### ACTIVITY
Pull every line of the rows below into your answer word for word, but leave out the pictures.
TASK MATERIAL Block Start
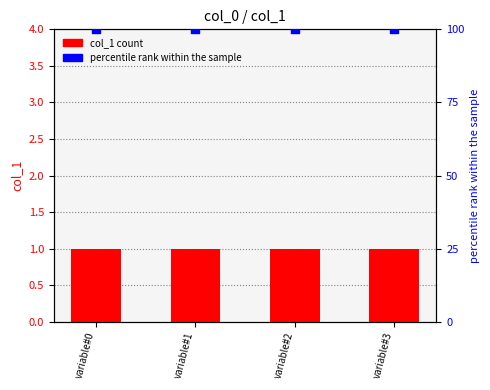

Which series reaches the minimum Y coordinate?

col_1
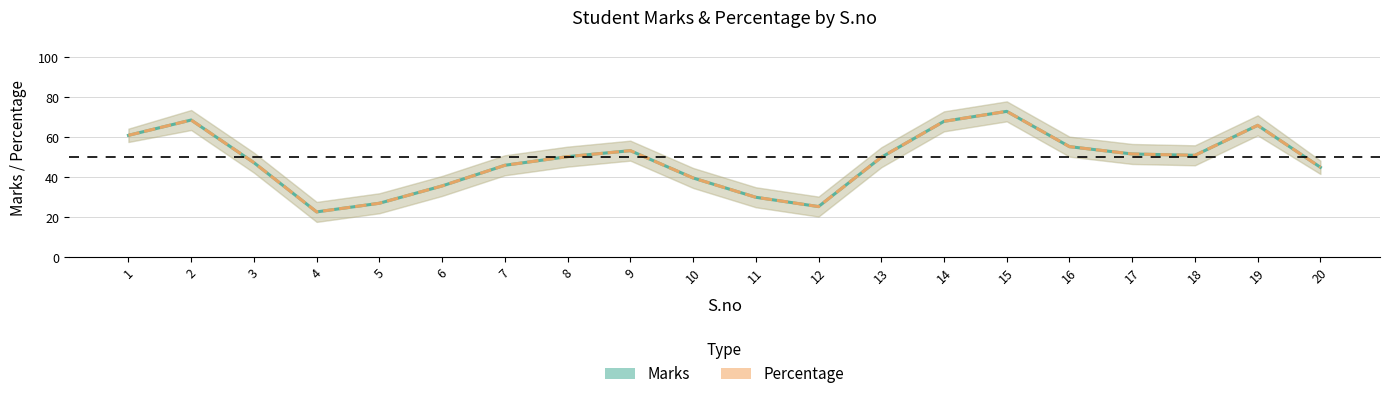

Where does the Marks series first go above 50?

1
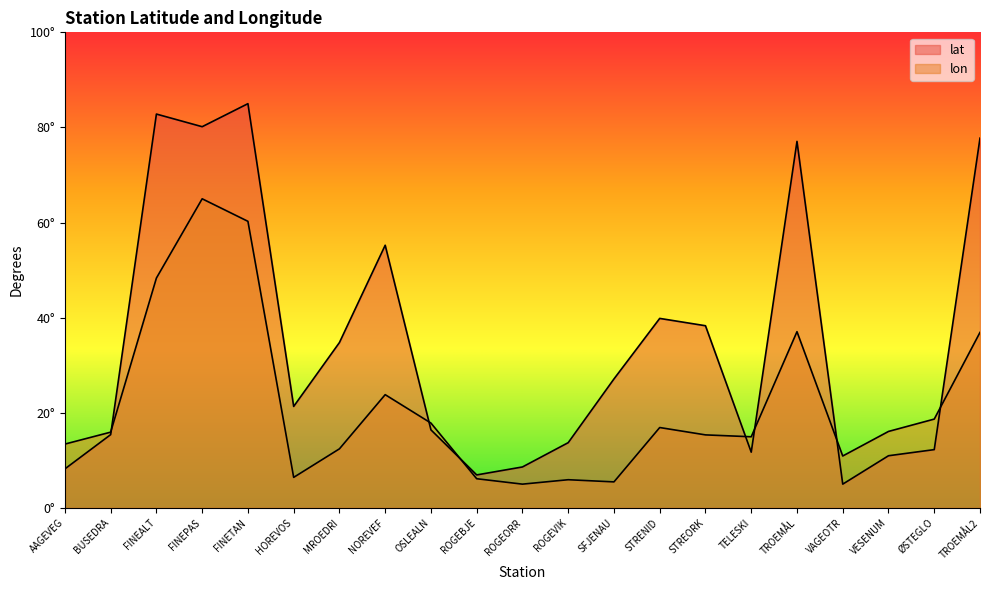

Which has a higher value, STRENID or MROEDRI?

STRENID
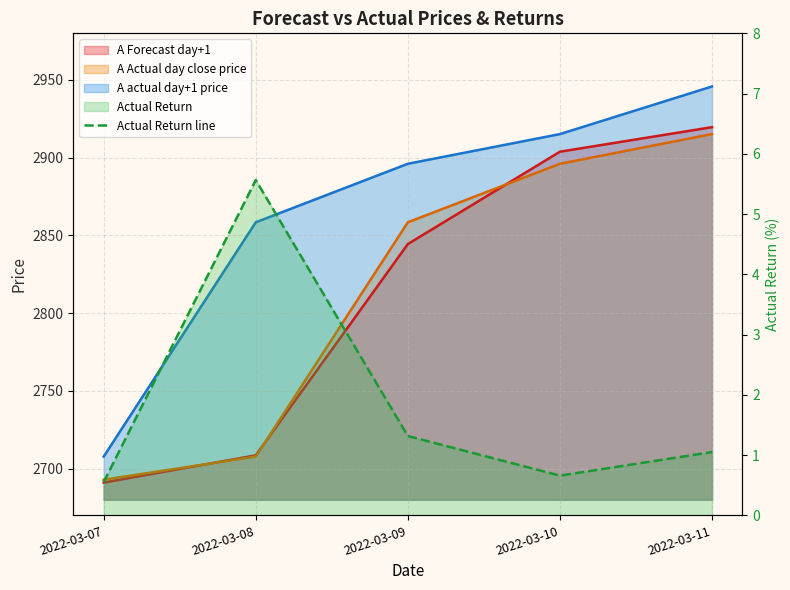

What is the minimum value shown in the chart?

0.6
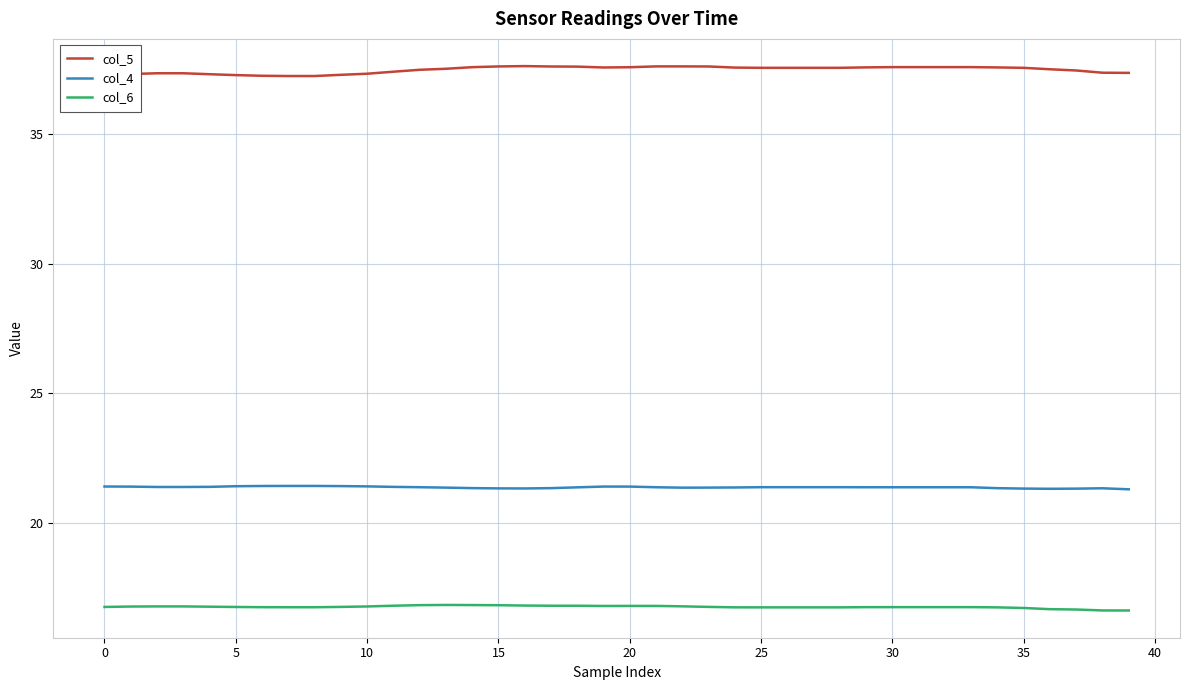

Which series has the largest total across all categories?

col_5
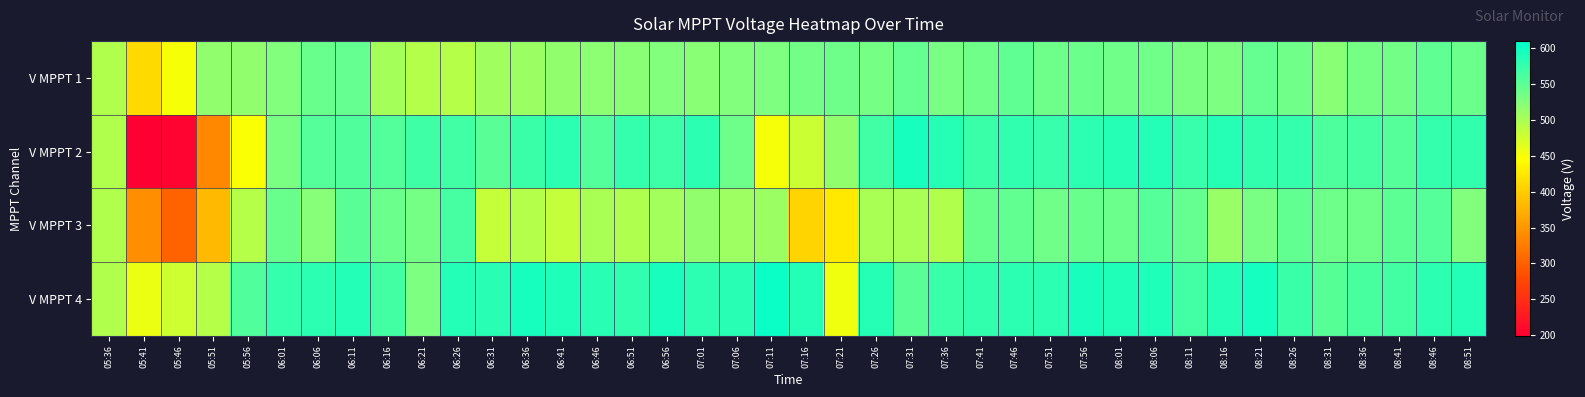

Reading left to right, list all the values displayed in this chart.

V MPPT 1: 05:36=495.1	05:41=411.7	05:46=450.2	05:51=516.0	05:56=515.7	06:01=525.1	06:06=541.3	06:11=544.3	06:16=503.2	06:21=493.3	06:26=492.3	06:31=507.2	06:36=510.3	06:41=515.3	06:46=518.6	06:51=520.1	06:56=525.2	07:01=520.1	07:06=525.2	07:11=527.2	07:16=535.0	07:21=537.9	07:26=534.3	07:31=545.3	07:36=532.2	07:41=536.2	07:46=548.3	07:51=537.9	07:56=540.1	08:01=537.3	08:06=536.5	08:11=530.0	08:16=529.4	08:21=544.3	08:26=536.6	08:31=521.0	08:36=533.1	08:41=534.8	08:46=548.9	08:51=539.5
V MPPT 2: 05:36=495.4	05:41=199.0	05:46=202.4	05:51=335.9	05:56=448.3	06:01=530.6	06:06=554.8	06:11=557.8	06:16=555.7	06:21=569.6	06:26=567.7	06:31=550.7	06:36=571.7	06:41=581.9	06:46=556.9	06:51=575.7	06:56=570.7	07:01=582.6	07:06=537.9	07:11=450.8	07:16=478.6	07:21=515.6	07:26=567.7	07:31=595.0	07:36=585.6	07:41=572.7	07:46=578.7	07:51=573.5	07:56=579.7	08:01=585.8	08:06=586.9	08:11=573.7	08:16=584.7	08:21=577.7	08:26=575.7	08:31=559.6	08:36=563.6	08:41=554.6	08:46=574.8	08:51=576.6
V MPPT 3: 05:36=494.6	05:41=342.8	05:46=303.1	05:51=382.5	05:56=492.4	06:01=541.1	06:06=523.2	06:11=550.7	06:16=540.2	06:21=534.4	06:26=564.7	06:31=482.6	06:36=493.7	06:41=484.4	06:46=500.4	06:51=496.9	06:56=504.4	07:01=516.6	07:06=508.5	07:11=509.5	07:16=406.9	07:21=425.5	07:26=499.9	07:31=500.1	07:36=495.9	07:41=543.9	07:46=546.9	07:51=536.2	07:56=541.4	08:01=539.5	08:06=554.5	08:11=544.2	08:16=510.6	08:21=532.6	08:26=547.2	08:31=537.8	08:36=539.1	08:41=549.4	08:46=555.1	08:51=525.5
V MPPT 4: 05:36=495.0	05:41=458.4	05:46=477.3	05:51=492.3	05:56=557.2	06:01=575.2	06:06=582.0	06:11=587.4	06:16=565.8	06:21=528.2	06:26=586.9	06:31=584.2	06:36=594.3	06:41=590.2	06:46=584.2	06:51=578.6	06:56=592.7	07:01=579.7	07:06=584.0	07:11=602.4	07:16=587.2	07:21=455.4	07:26=585.5	07:31=551.8	07:36=572.6	07:41=577.5	07:46=581.7	07:51=582.0	07:56=593.0	08:01=588.3	08:06=589.4	08:11=567.9	08:16=587.3	08:21=595.9	08:26=572.0	08:31=552.6	08:36=562.8	08:41=566.2	08:46=582.7	08:51=586.3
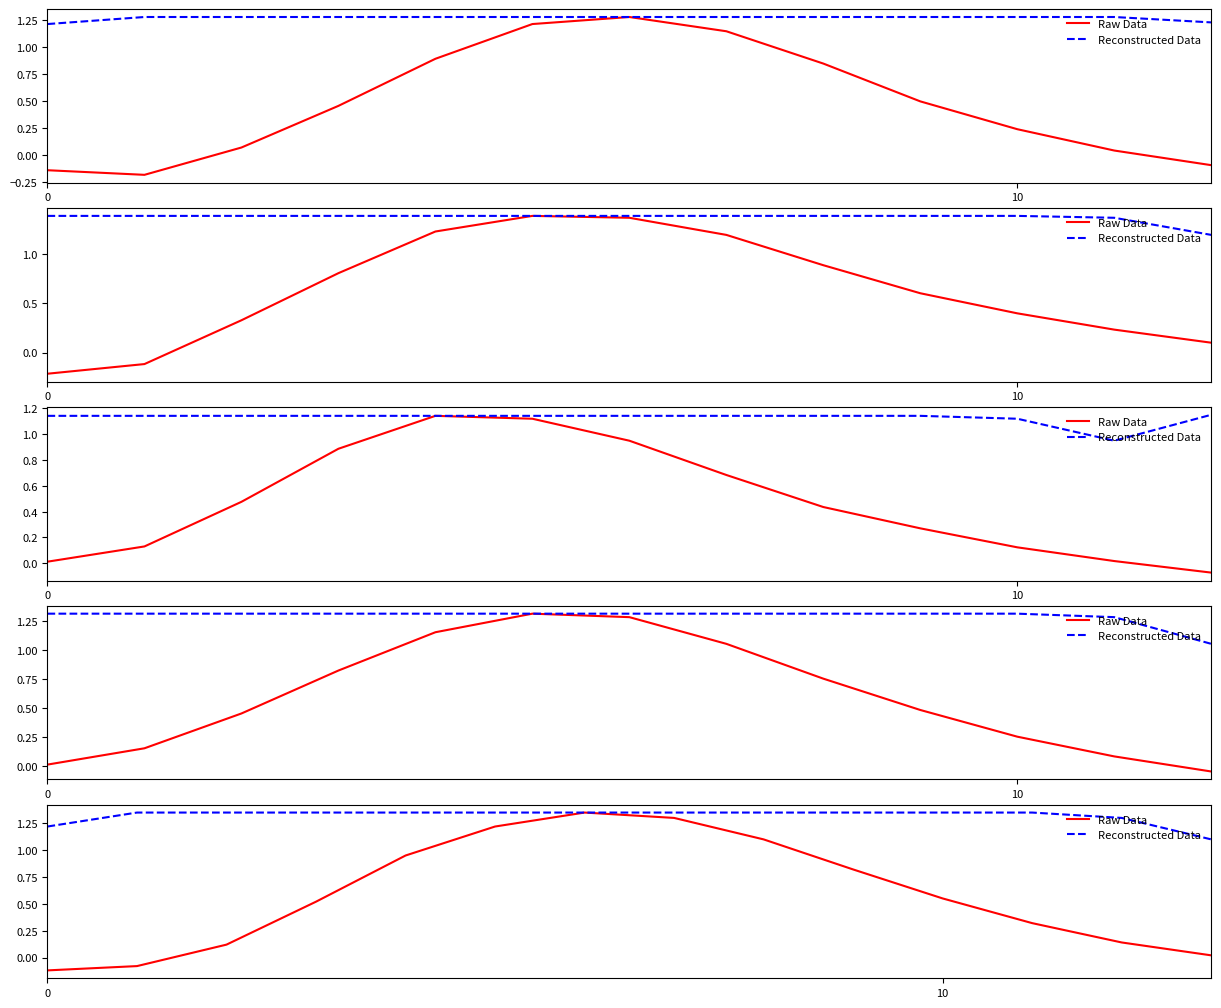

The Reconstructed Data series shows 1.4 at 6. True or false?

True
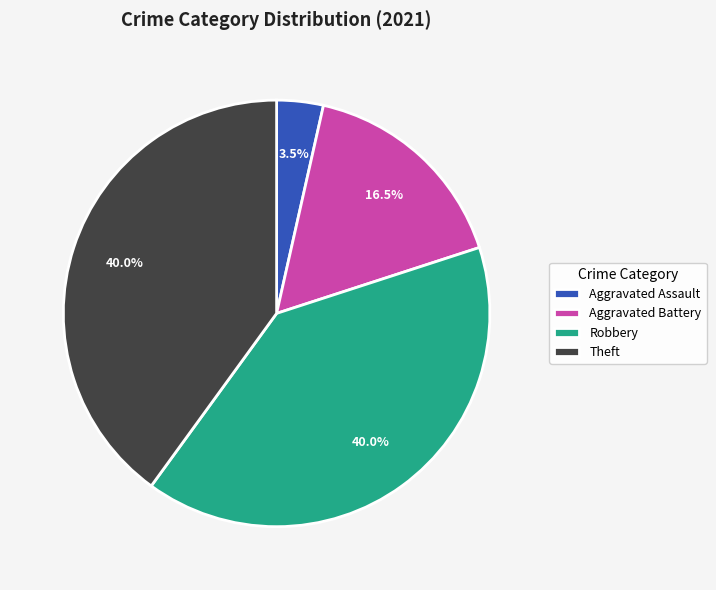

How many slices are in this pie chart?

4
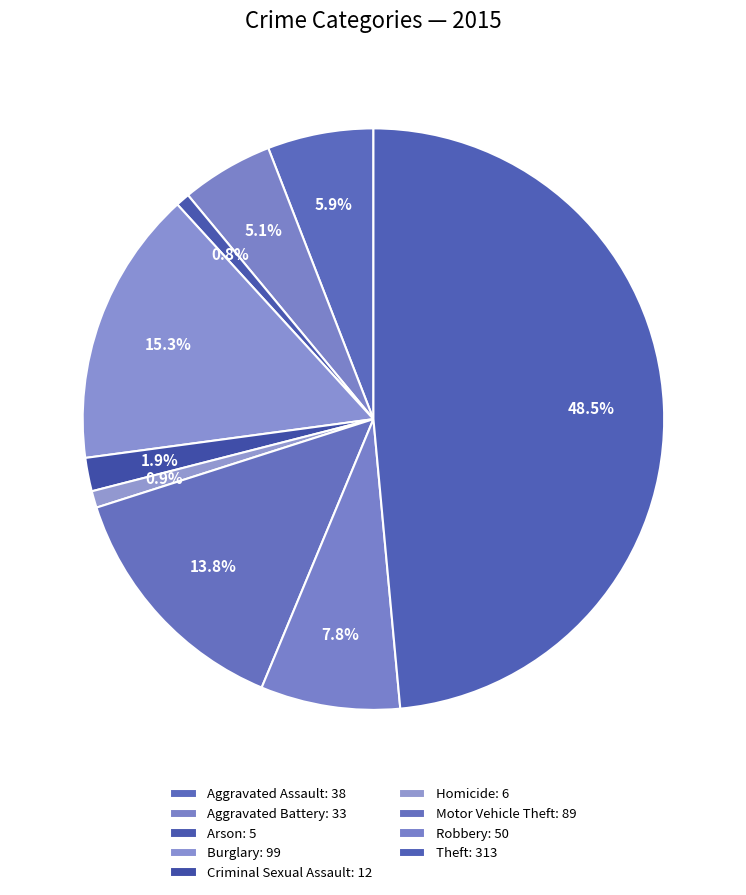

Does Robbery account for over 50% of the chart?

No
TASK MATERIAL Block End
### REPLY
Which series reaches the minimum Y coordinate?

col_1

Where does the Marks series first go above 50?

1

Which has a higher value, STRENID or MROEDRI?

STRENID

What is the minimum value shown in the chart?

0.6

Which series has the largest total across all categories?

col_5

Reading left to right, list all the values displayed in this chart.

V MPPT 1: 05:36=495.1	05:41=411.7	05:46=450.2	05:51=516.0	05:56=515.7	06:01=525.1	06:06=541.3	06:11=544.3	06:16=503.2	06:21=493.3	06:26=492.3	06:31=507.2	06:36=510.3	06:41=515.3	06:46=518.6	06:51=520.1	06:56=525.2	07:01=520.1	07:06=525.2	07:11=527.2	07:16=535.0	07:21=537.9	07:26=534.3	07:31=545.3	07:36=532.2	07:41=536.2	07:46=548.3	07:51=537.9	07:56=540.1	08:01=537.3	08:06=536.5	08:11=530.0	08:16=529.4	08:21=544.3	08:26=536.6	08:31=521.0	08:36=533.1	08:41=534.8	08:46=548.9	08:51=539.5
V MPPT 2: 05:36=495.4	05:41=199.0	05:46=202.4	05:51=335.9	05:56=448.3	06:01=530.6	06:06=554.8	06:11=557.8	06:16=555.7	06:21=569.6	06:26=567.7	06:31=550.7	06:36=571.7	06:41=581.9	06:46=556.9	06:51=575.7	06:56=570.7	07:01=582.6	07:06=537.9	07:11=450.8	07:16=478.6	07:21=515.6	07:26=567.7	07:31=595.0	07:36=585.6	07:41=572.7	07:46=578.7	07:51=573.5	07:56=579.7	08:01=585.8	08:06=586.9	08:11=573.7	08:16=584.7	08:21=577.7	08:26=575.7	08:31=559.6	08:36=563.6	08:41=554.6	08:46=574.8	08:51=576.6
V MPPT 3: 05:36=494.6	05:41=342.8	05:46=303.1	05:51=382.5	05:56=492.4	06:01=541.1	06:06=523.2	06:11=550.7	06:16=540.2	06:21=534.4	06:26=564.7	06:31=482.6	06:36=493.7	06:41=484.4	06:46=500.4	06:51=496.9	06:56=504.4	07:01=516.6	07:06=508.5	07:11=509.5	07:16=406.9	07:21=425.5	07:26=499.9	07:31=500.1	07:36=495.9	07:41=543.9	07:46=546.9	07:51=536.2	07:56=541.4	08:01=539.5	08:06=554.5	08:11=544.2	08:16=510.6	08:21=532.6	08:26=547.2	08:31=537.8	08:36=539.1	08:41=549.4	08:46=555.1	08:51=525.5
V MPPT 4: 05:36=495.0	05:41=458.4	05:46=477.3	05:51=492.3	05:56=557.2	06:01=575.2	06:06=582.0	06:11=587.4	06:16=565.8	06:21=528.2	06:26=586.9	06:31=584.2	06:36=594.3	06:41=590.2	06:46=584.2	06:51=578.6	06:56=592.7	07:01=579.7	07:06=584.0	07:11=602.4	07:16=587.2	07:21=455.4	07:26=585.5	07:31=551.8	07:36=572.6	07:41=577.5	07:46=581.7	07:51=582.0	07:56=593.0	08:01=588.3	08:06=589.4	08:11=567.9	08:16=587.3	08:21=595.9	08:26=572.0	08:31=552.6	08:36=562.8	08:41=566.2	08:46=582.7	08:51=586.3

The Reconstructed Data series shows 1.4 at 6. True or false?

True

How many slices are in this pie chart?

4

Does Robbery account for over 50% of the chart?

No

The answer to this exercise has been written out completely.